Cayman’s Court of Appeal has quashed a conviction against Sandra Hill, owner of website Cayman Marl Road, for verbal statements on a podcast that branded a former political candidate dishonest and a sexual predator.
A panel of three judges ruled Hill’s conviction for use of an information and communications technology service to “abuse, annoy, threaten or harass” Matthew Leslie, with whom Hill had worked for a short time, was unsafe.
Hill had also been fined $3,000 by Acting Justice Roger Chapple in the 2019 Grand Court case and a restraining order was granted.
But the Court of Appeal’s 14-page judgment said counsel for the appellant and the respondent “agreed that the judge’s directions fell significantly short in several ways, requiring the conviction to be quashed…”
Hill wrote on Cayman Marl Road after the judgment that she wanted to “express my sincere gratitude to my family, attorneys and the many supporters who stood by me with unwavering encouragement throughout this journey”.
She added, “This victory is not just personal – it’s a reaffirmation of our collective fight for openness, transparency, and the right to speak truth to power. That fight continues.”
Right to free expression
The ruling, handed down on Thursday, said the judge “did not, as he was required to do, approach what was said by reference to what is permissible in a free and tolerant society having regard to the importance of the fundamental right to free expression and all the circumstances.
“He did not adequately direct himself on the need to give ‘great weight to free speech’ or the need for tolerance of a wide range of opinions.”
But the appeal judges emphasised that the quashing of the conviction did not mean that, if the law had been properly applied and “on consideration of all the relevant evidence, it necessarily follows that it would not have been open to the judge to convict”.
The ruling said Chapple, in a judge-alone trial, had failed to take into account the truth or otherwise of Hill’s statements in a 2019 podcast about Leslie, which was “plainly highly relevant when assessing the proportionality of criminalising it”.
The judgment added, “There is a significant difference in criminalising the expression of what is or may be true and criminalising what is false.
“Although we can understand why he did so, it does seem to us the judge should not have excluded evidence going to the truth of what was said. He should have proceeded on the basis that what was said was, or may have been, true.”
The panel added that it agreed with Edward Fitzgerald, KC, who appeared with lawyer Amelia Fosuhene for the appellant, that Hill’s belief in the truth of her allegations should have formed “an important element of the judge’s consideration of the proportionality of criminalising what she said”.
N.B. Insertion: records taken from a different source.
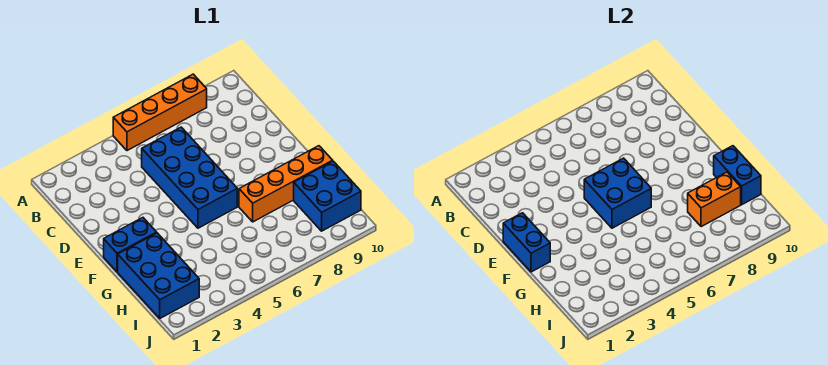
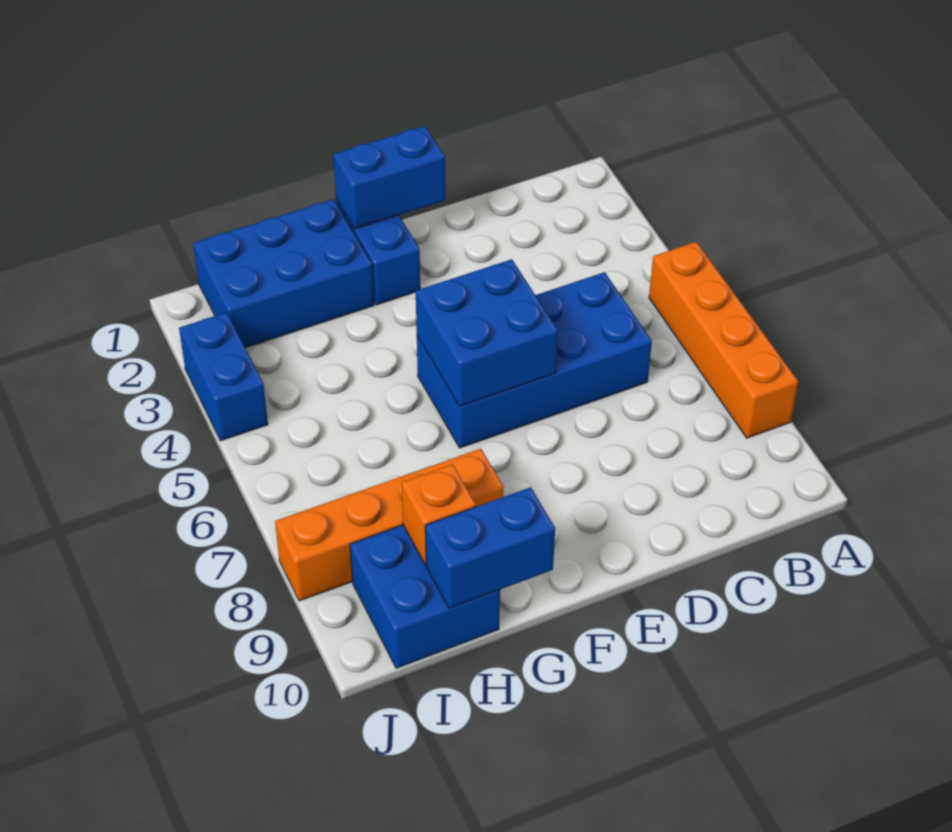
orange brick G7:G10 level 1 -> orange brick G8:J8 level 1
orange brick H8:H9 level 2 -> orange brick H9 level 2
none -> blue brick J3:J4 level 1

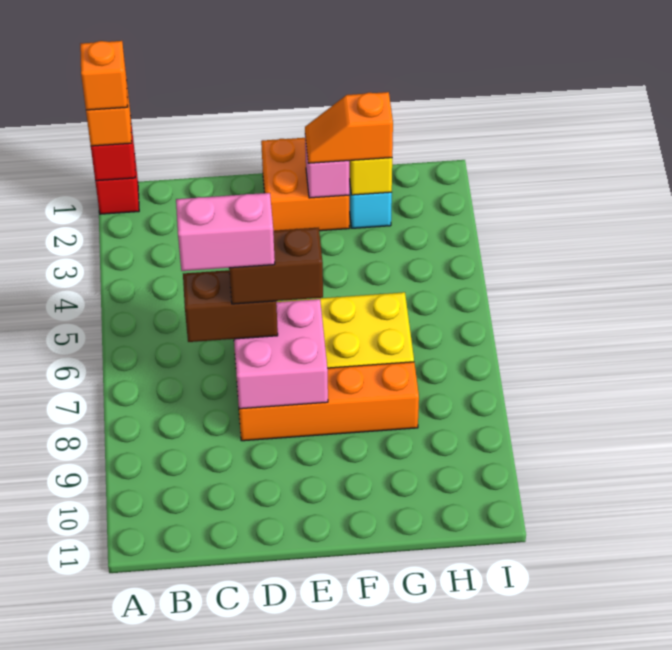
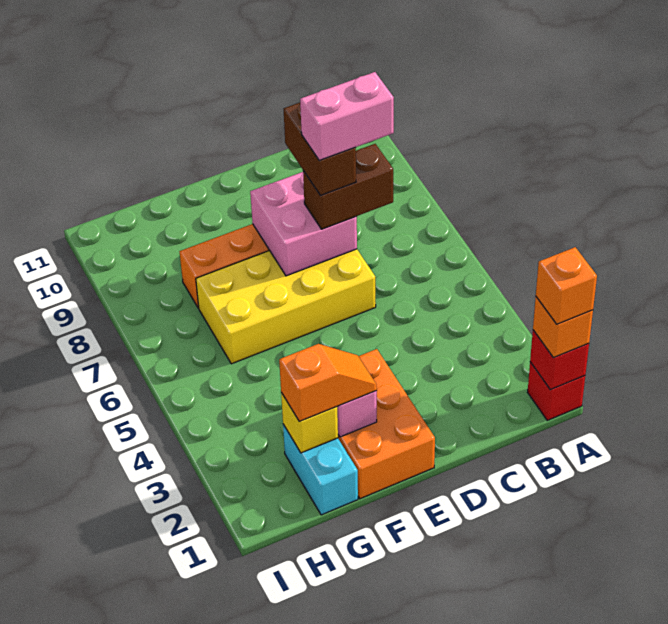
brown brick D7:E7 level 4 -> brown brick D7:D8 level 4
orange brick E1:F2 level 1 -> orange brick E1:F3 level 1

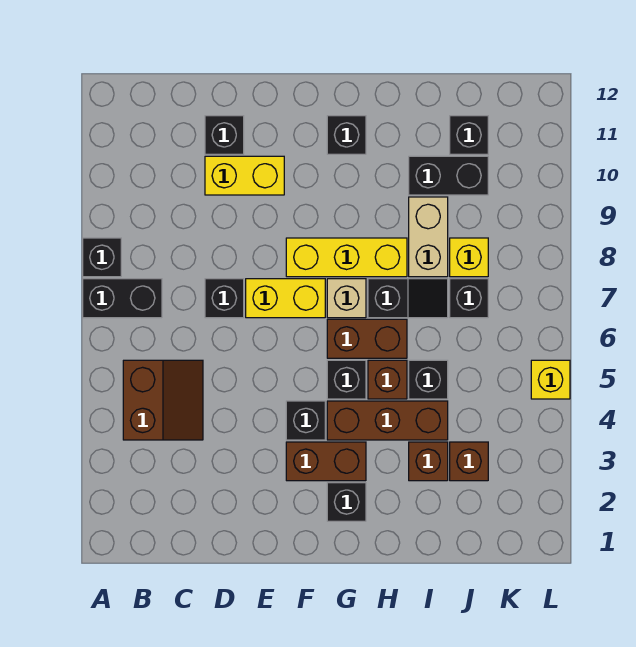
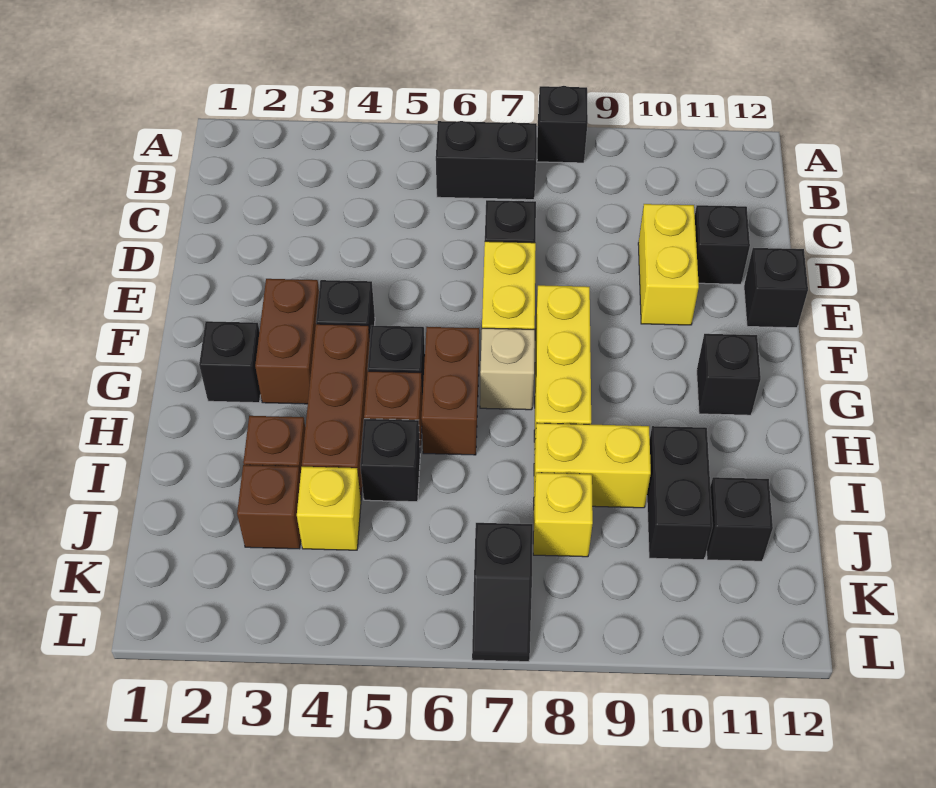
black brick A7:B7 level 1 -> black brick B6:B7 level 1
brown slope B4:C5 level 1 top B -> none
black slope H7:I7 level 1 top H -> black slope K7:L7 level 1 top K
tan brick I8:I9 level 1 -> yellow brick I8:I9 level 1
black brick J7 level 1 -> black brick E12 level 1
yellow brick L5 level 1 -> yellow brick J4 level 1

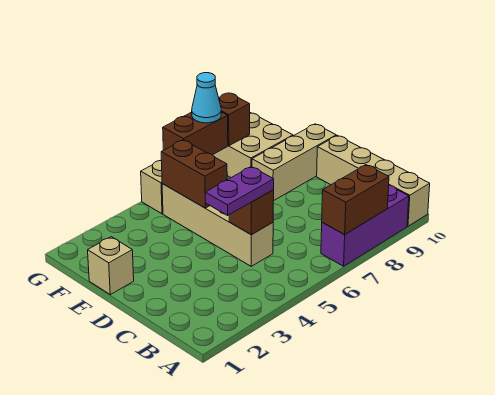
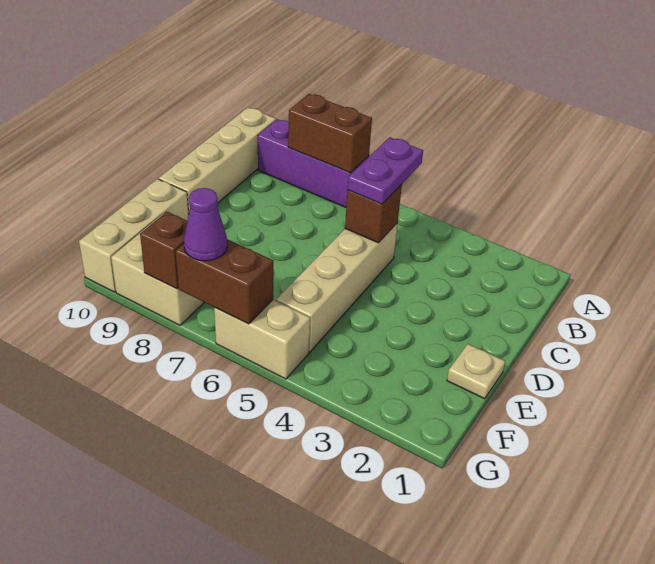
purple plate C4:C5 level 3 -> purple plate B5:C5 level 3
tan brick E1 level 1 -> tan plate E1 level 1
brown brick E5:F5 level 2 -> none
tan brick E8:E10 level 1 -> tan brick E10:G10 level 1
cyan cone G7 level 3 -> purple cone G7 level 3

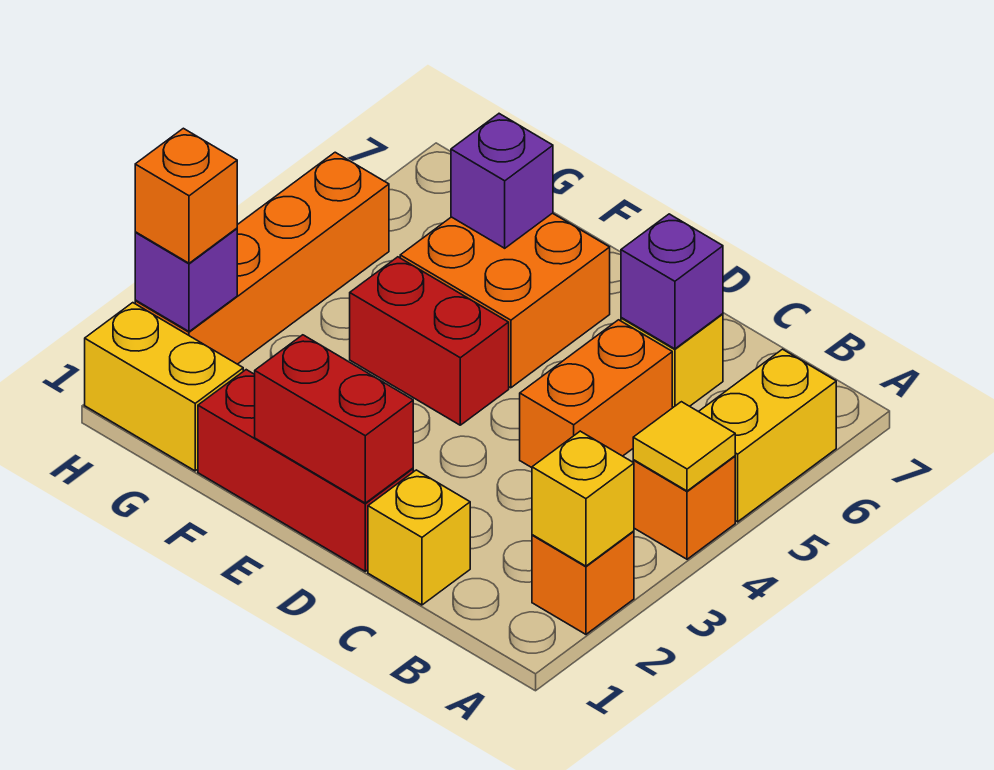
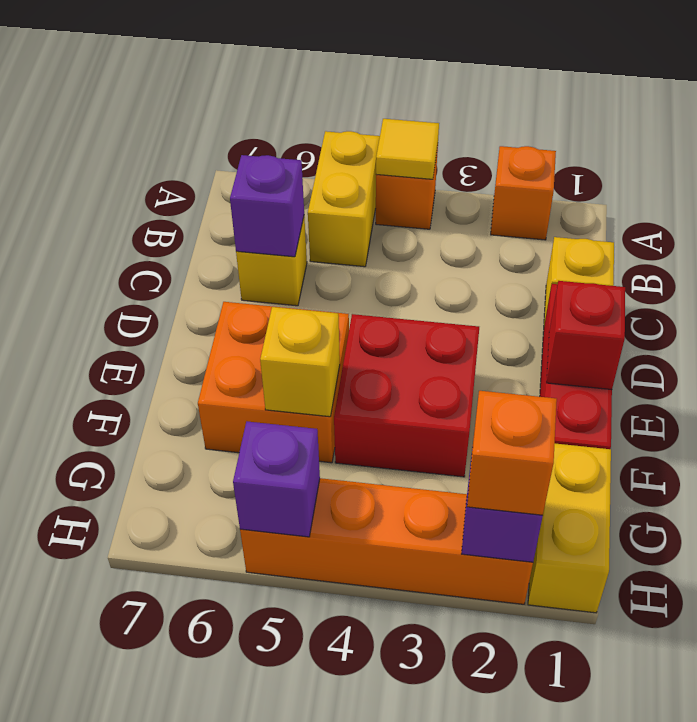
yellow brick A2 level 2 -> yellow brick F5 level 2
yellow brick A5:A6 level 1 -> yellow brick A5:B5 level 1
orange brick C4:C5 level 1 -> none
red brick D1:E1 level 2 -> red brick E1 level 2
red brick E4:F4 level 1 -> red brick E3:F4 level 1
purple brick F6 level 2 -> purple brick H5 level 2

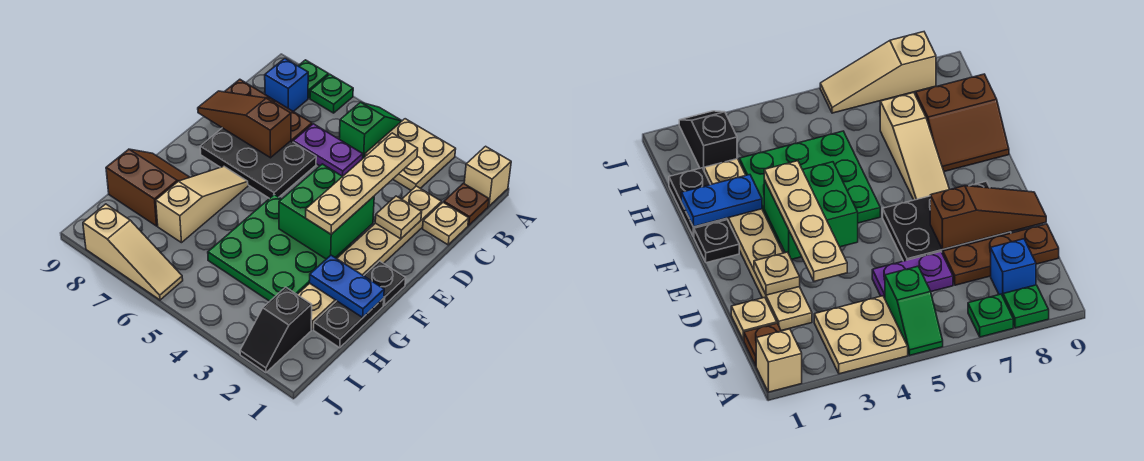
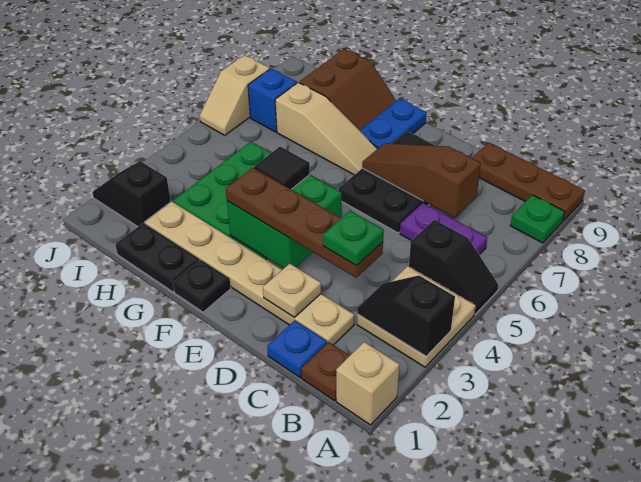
none -> black slope A3:B3 level 2 top A
green slope A5:B5 level 1 top B -> black slope A5:B5 level 1 top B
green plate A7 level 1 -> green plate C3 level 4
blue brick B8 level 1 -> blue brick I7 level 1
tan plate C1 level 1 -> blue plate C1 level 1
tan plate C3:F3 level 3 -> brown plate C3:F3 level 3
purple plate C5:C6 level 1 -> purple plate B6:C6 level 1
brown plate C7:C9 level 1 -> brown plate A9:C9 level 1
brown slope D7:D9 level 2 top 7 -> brown slope C7:E7 level 2 top C
none -> black tile F4 level 3
blue plate G1:G2 level 2 -> blue plate F8:F9 level 1
tan slope J6:J8 level 1 top 8 -> tan slope J6:J7 level 1 top 7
The appeal court judges ruled, “That must depend on all the circumstances, not least the basis of such a belief. For there is a considerable difference in promulgating what, on a reasonable assessment of the available evidence, you believe to be true, and a belief reached without any sound basis.”
The judgment said, “In the result, and for the reasons we have set out, we agree that this appeal must be allowed and the conviction quashed.”
The appeals court said Chapple had also failed to give sufficient weight to Hill’s constitutional rights under section 11 of the Bill of Rights, which deals with freedom of expression.
It added that, in fairness to Chapple, it should be said that the submissions made in support of the appeal were not advanced at the original trial.
The appeals panel added that the conviction dated back six years and that, although it would consider any submissions, it doubted whether a retrial would be in the public interest.